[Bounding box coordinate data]
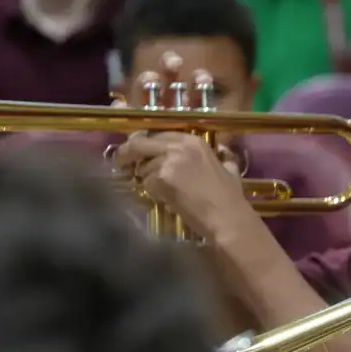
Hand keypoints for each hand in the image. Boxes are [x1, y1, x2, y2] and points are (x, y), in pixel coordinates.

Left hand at [110, 68, 251, 242]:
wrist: (227, 217)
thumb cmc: (230, 197)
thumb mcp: (229, 169)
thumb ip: (222, 156)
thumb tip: (222, 151)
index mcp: (194, 141)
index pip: (157, 134)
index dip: (143, 141)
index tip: (135, 149)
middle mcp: (179, 146)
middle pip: (139, 143)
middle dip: (126, 153)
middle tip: (121, 163)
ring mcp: (169, 162)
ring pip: (143, 168)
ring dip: (146, 179)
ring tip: (161, 191)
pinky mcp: (161, 179)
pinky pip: (146, 184)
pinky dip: (152, 192)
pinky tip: (166, 199)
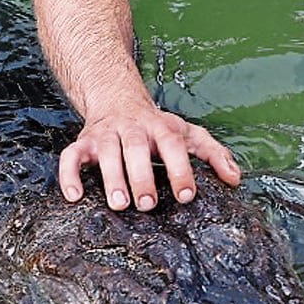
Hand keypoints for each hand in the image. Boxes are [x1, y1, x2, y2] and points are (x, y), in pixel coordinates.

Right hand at [58, 106, 241, 210]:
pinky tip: (74, 197)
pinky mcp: (83, 142)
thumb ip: (213, 153)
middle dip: (142, 176)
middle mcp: (132, 128)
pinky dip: (69, 175)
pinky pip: (70, 156)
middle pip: (136, 148)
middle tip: (148, 204)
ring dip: (111, 178)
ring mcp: (106, 134)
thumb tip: (235, 179)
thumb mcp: (187, 133)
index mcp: (161, 127)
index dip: (180, 169)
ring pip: (105, 153)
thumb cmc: (156, 126)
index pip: (173, 145)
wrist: (117, 99)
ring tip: (119, 204)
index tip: (186, 196)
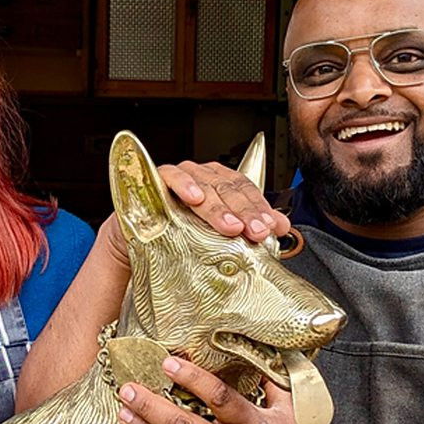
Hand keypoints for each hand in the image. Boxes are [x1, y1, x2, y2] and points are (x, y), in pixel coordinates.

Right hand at [99, 161, 290, 266]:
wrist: (140, 247)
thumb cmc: (182, 238)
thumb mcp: (218, 238)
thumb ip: (249, 228)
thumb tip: (282, 227)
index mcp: (223, 185)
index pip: (247, 191)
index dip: (261, 208)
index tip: (272, 228)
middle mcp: (204, 177)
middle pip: (229, 188)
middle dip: (245, 211)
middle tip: (256, 231)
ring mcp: (181, 176)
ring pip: (204, 185)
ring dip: (219, 207)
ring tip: (231, 227)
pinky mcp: (155, 179)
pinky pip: (170, 176)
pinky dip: (184, 185)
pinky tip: (195, 199)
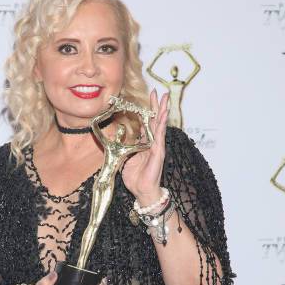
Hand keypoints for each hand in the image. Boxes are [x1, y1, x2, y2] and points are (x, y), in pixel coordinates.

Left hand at [121, 89, 168, 205]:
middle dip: (158, 106)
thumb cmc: (136, 178)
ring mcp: (157, 148)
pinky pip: (160, 136)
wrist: (142, 192)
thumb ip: (125, 148)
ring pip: (161, 126)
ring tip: (166, 99)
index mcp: (145, 144)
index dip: (149, 111)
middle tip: (160, 92)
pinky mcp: (158, 153)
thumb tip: (118, 140)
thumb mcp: (126, 159)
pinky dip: (162, 125)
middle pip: (156, 121)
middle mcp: (153, 144)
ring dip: (163, 112)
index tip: (150, 97)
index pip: (148, 124)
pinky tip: (164, 115)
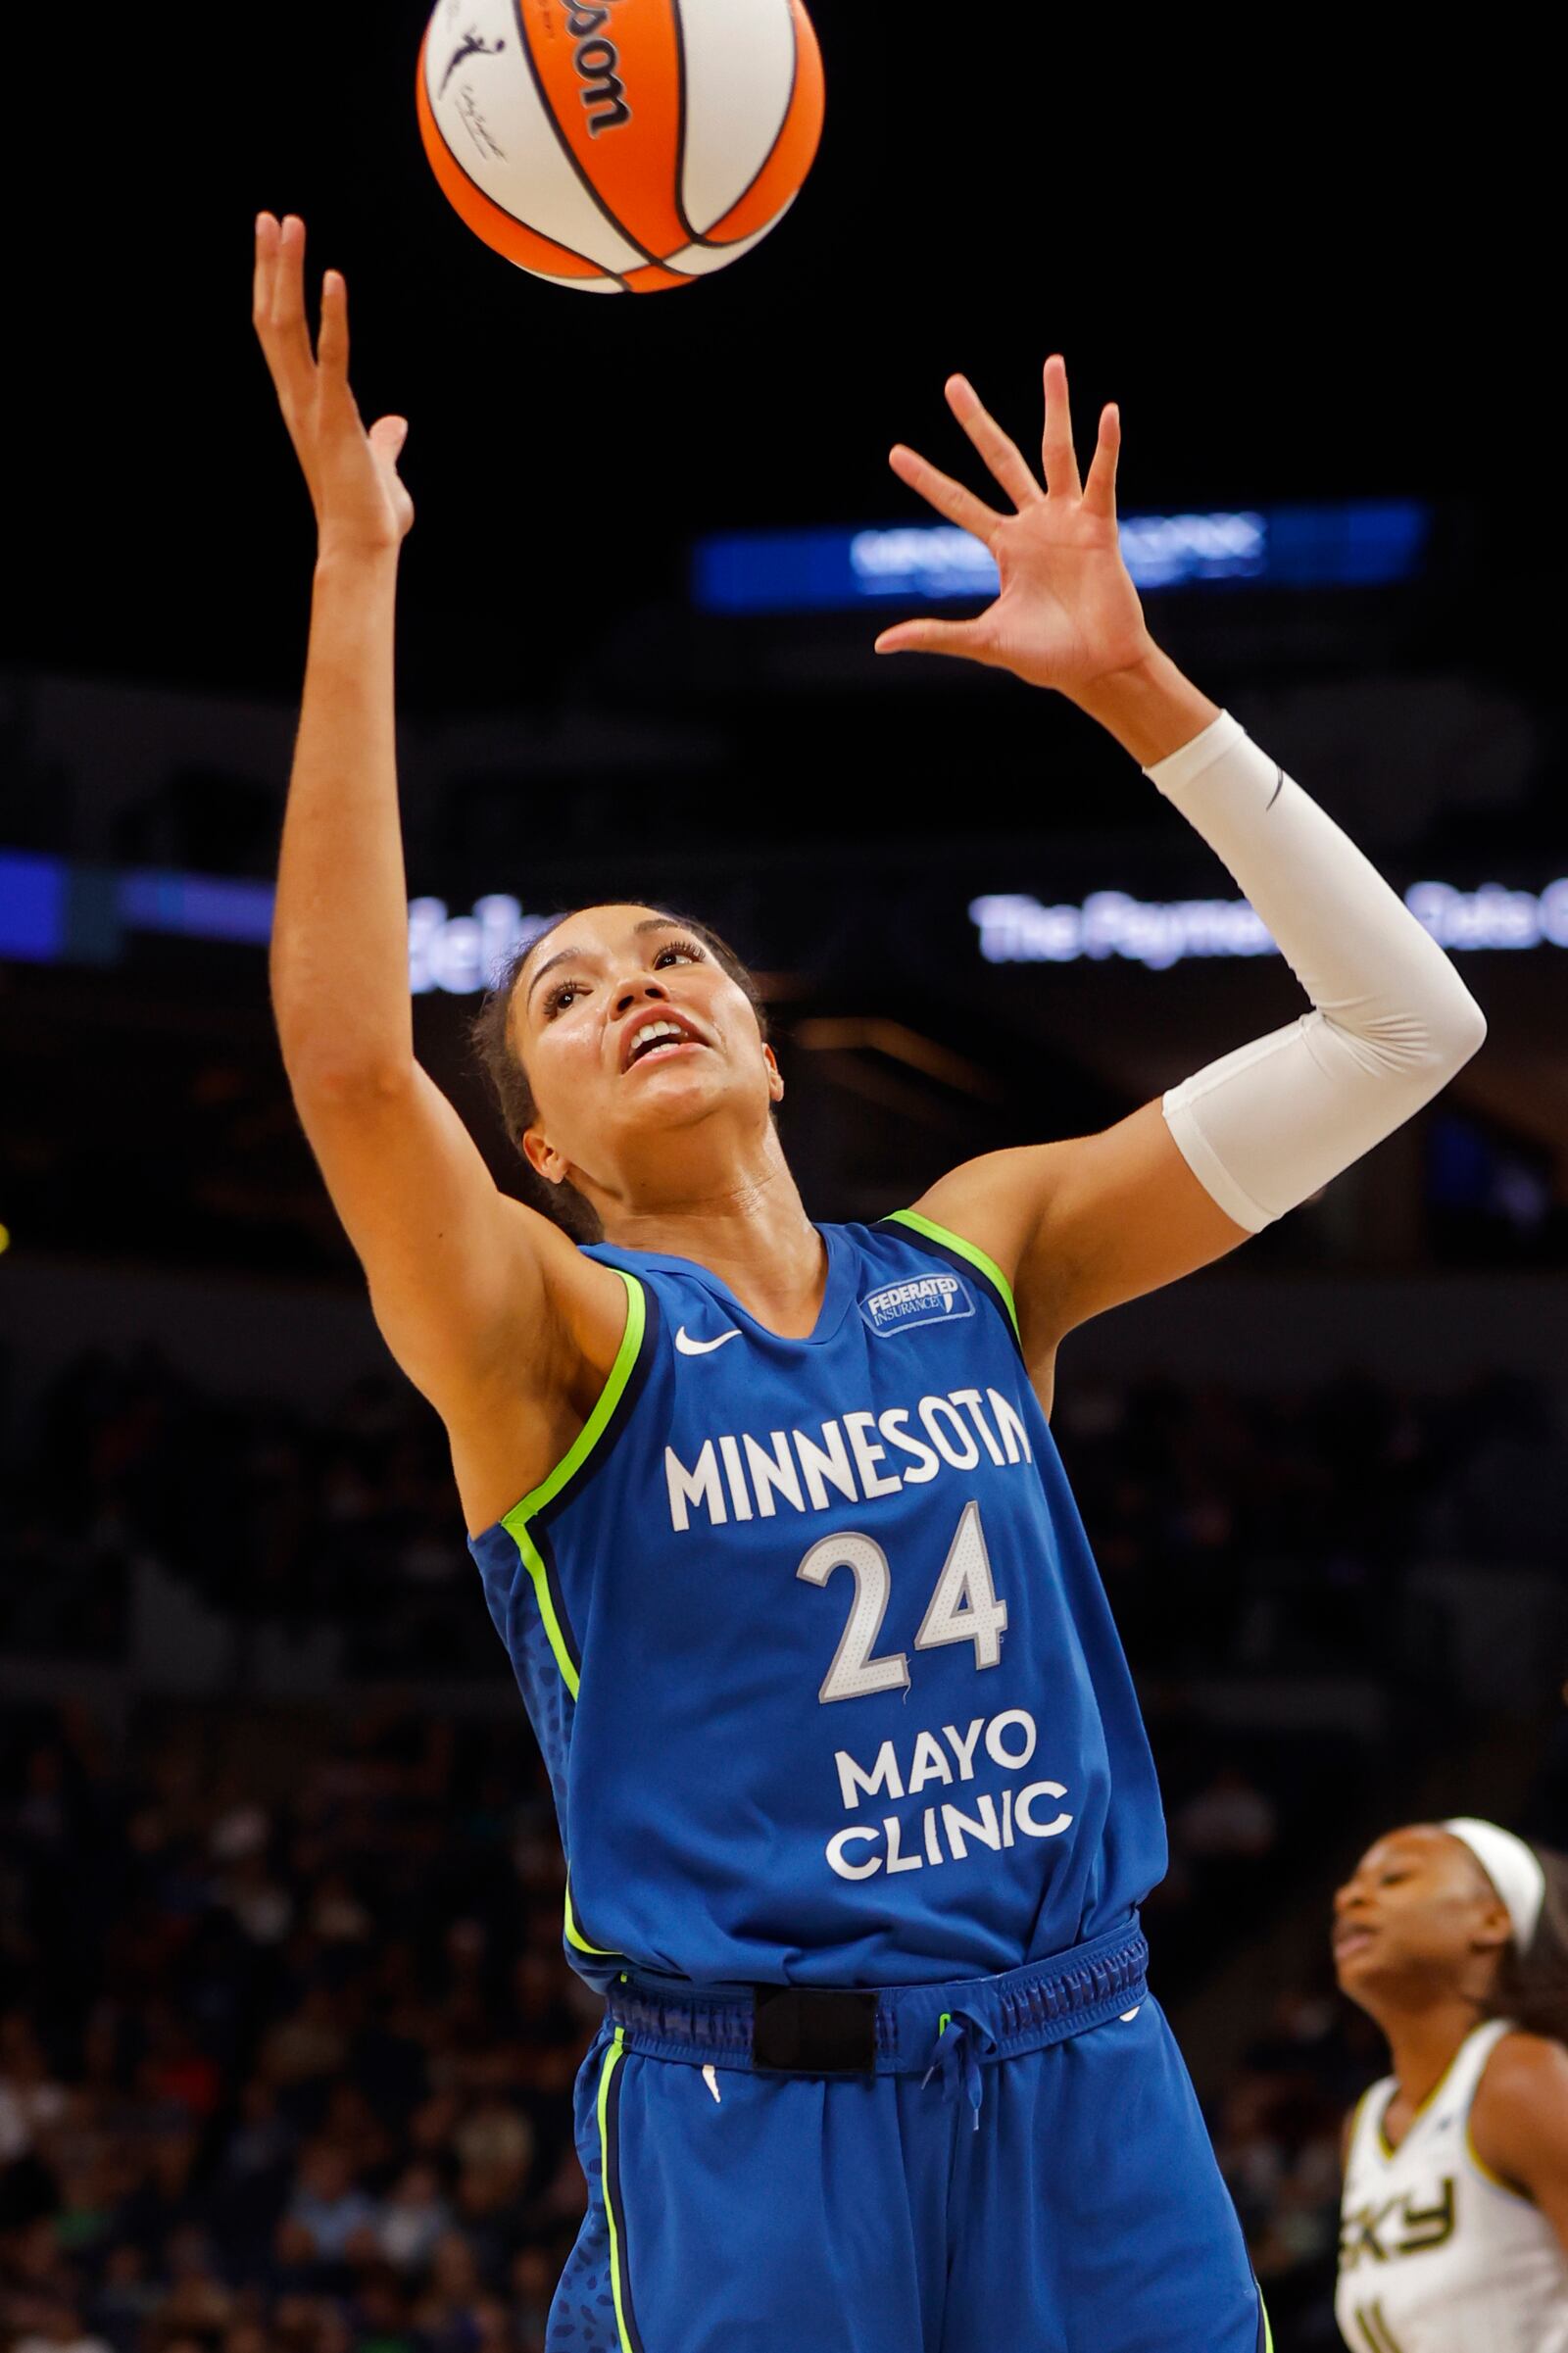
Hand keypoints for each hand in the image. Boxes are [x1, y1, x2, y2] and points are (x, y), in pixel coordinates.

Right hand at [253, 213, 413, 560]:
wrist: (363, 549)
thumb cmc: (369, 516)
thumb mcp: (379, 467)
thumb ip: (384, 442)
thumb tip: (395, 426)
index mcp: (303, 406)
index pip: (279, 336)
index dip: (273, 289)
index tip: (273, 248)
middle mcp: (297, 401)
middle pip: (272, 320)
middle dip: (270, 267)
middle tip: (270, 217)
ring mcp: (313, 409)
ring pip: (287, 328)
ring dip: (288, 274)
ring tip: (289, 225)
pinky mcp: (337, 420)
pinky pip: (333, 358)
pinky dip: (333, 318)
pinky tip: (334, 278)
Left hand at [874, 356, 1153, 698]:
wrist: (1099, 669)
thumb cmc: (1047, 659)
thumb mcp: (984, 643)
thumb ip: (936, 635)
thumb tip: (881, 643)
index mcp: (1004, 546)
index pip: (956, 503)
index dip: (928, 480)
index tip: (895, 453)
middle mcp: (1033, 523)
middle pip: (1000, 459)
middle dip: (976, 423)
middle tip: (952, 383)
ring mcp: (1067, 520)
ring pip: (1056, 451)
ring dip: (1056, 407)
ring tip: (1052, 362)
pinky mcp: (1100, 526)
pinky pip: (1102, 479)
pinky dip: (1107, 448)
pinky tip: (1108, 412)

## WHAT IS NEEDED:
The result should be an exact copy of every entry above, with no pictures included.

## WRITTEN ANSWER:
Hand keypoints for each hand in the image. Boxes are [x1, y1, x2, y2] and points are (x, y), in pixel coordinates.

Left hand at [110, 68, 251, 242]:
wrist: (227, 217)
thumb cmc: (230, 197)
thumb mcp: (229, 169)
thumb ip: (222, 156)
thumb tip: (222, 151)
index mcp: (194, 141)
index pip: (157, 134)
index dip: (143, 141)
index tip: (135, 149)
middle mcp: (179, 146)
middle pip: (139, 143)
middle dip: (126, 153)
middle tip: (121, 163)
ring mcp: (169, 162)
ring pip: (143, 168)
ring dip: (146, 179)
ring tip: (161, 191)
pinky mcp: (161, 179)
pinky pip: (146, 184)
pinky dip: (152, 192)
pinky tip: (166, 199)
Hand keypoints for each hand in the image. Boxes are [x1, y1, x2, y2] and points are (x, y), in pixel coordinates.

Right hand at [58, 106, 241, 210]:
pinky tip: (74, 197)
pinky mcp: (83, 142)
thumb ip: (213, 153)
middle dip: (142, 176)
middle mcp: (132, 128)
pinky dip: (69, 175)
pinky pip: (70, 156)
middle pip: (136, 148)
middle tip: (148, 204)
ring dip: (111, 178)
ring mcp: (106, 134)
thumb tip: (235, 179)
thumb mcp: (187, 133)
index mcp: (161, 127)
index dip: (180, 169)
ring pip: (105, 153)
thumb cmc: (156, 126)
index pip: (173, 145)
wrist: (117, 99)
ring tip: (119, 204)
index tip: (186, 196)
Hand keypoints for each hand in the image. Boxes are [x1, y1, x2, y2] and points are (x, y), in pixel coordinates.

Right hand at [99, 161, 290, 266]:
wrist: (140, 247)
thumb cmc: (182, 238)
thumb mcp: (218, 238)
thumb ip: (249, 228)
thumb tip: (282, 227)
index mcp: (223, 185)
index pip: (247, 191)
index dip: (261, 208)
index tip: (272, 228)
middle mcp: (204, 177)
middle pip: (229, 188)
middle dip: (245, 211)
middle tip: (256, 231)
ring mcp: (181, 176)
ring pip: (204, 185)
ring dip: (219, 207)
ring tip: (231, 227)
pinky mcp: (155, 179)
pinky pip: (170, 176)
pinky dip: (184, 185)
pinky tip: (195, 199)
Hand keypoints for each hand in the image. Boxes are [x1, y1, x2, y2] and points are (x, y), in pixel coordinates.

Left hand at [121, 89, 168, 205]:
middle dip: (158, 106)
thumb cmc: (136, 178)
ring mcp: (157, 148)
pinky pip: (160, 136)
wrist: (142, 192)
thumb ip: (125, 148)
ring pip: (161, 126)
ring tip: (166, 99)
index mcp: (145, 144)
index dip: (149, 111)
middle tip: (160, 92)
pinky mcp: (158, 153)
thumb tip: (118, 140)
thumb mcp: (126, 159)
pinky dip: (162, 125)
middle pip: (156, 121)
middle mcp: (153, 144)
ring dip: (163, 112)
index tip: (150, 97)
index pip: (148, 124)
pinky tip: (164, 115)
Hand keypoints for each hand in the image. Boxes are [x1, y1, x2, y2] and points are (x, y), in pixel coordinates.

Right hand at [253, 213, 413, 560]:
wrist: (363, 549)
thumb cmc: (369, 516)
thumb mcp: (379, 467)
thumb ip: (384, 442)
thumb tip: (395, 426)
index mcp: (303, 406)
index pip: (279, 336)
index dip: (273, 289)
index tip: (273, 248)
middle mcp: (297, 401)
middle pip: (272, 320)
middle dip: (270, 267)
middle tip: (270, 217)
ring mcp: (313, 409)
ring pip: (287, 328)
ring dip: (288, 274)
ring tip: (289, 225)
pinky mcp: (337, 420)
pinky pip: (333, 358)
pinky dip: (333, 318)
pinky tip: (334, 278)
Left hand at [874, 356, 1153, 698]:
wrist: (1099, 669)
thumb cmc: (1047, 659)
thumb mcp: (984, 643)
thumb ip: (936, 635)
thumb tip: (881, 643)
index mcp: (1004, 546)
index pip: (956, 503)
index dip: (928, 480)
index tip: (895, 453)
middle mcp: (1033, 523)
middle pip: (1000, 459)
middle dip: (976, 423)
middle tip: (952, 383)
ring mcp: (1067, 520)
ring pip: (1056, 451)
ring dip: (1056, 407)
ring tip: (1052, 362)
pinky mcp: (1100, 526)
pinky pip: (1102, 479)
pinky dip: (1107, 448)
pinky tip: (1108, 412)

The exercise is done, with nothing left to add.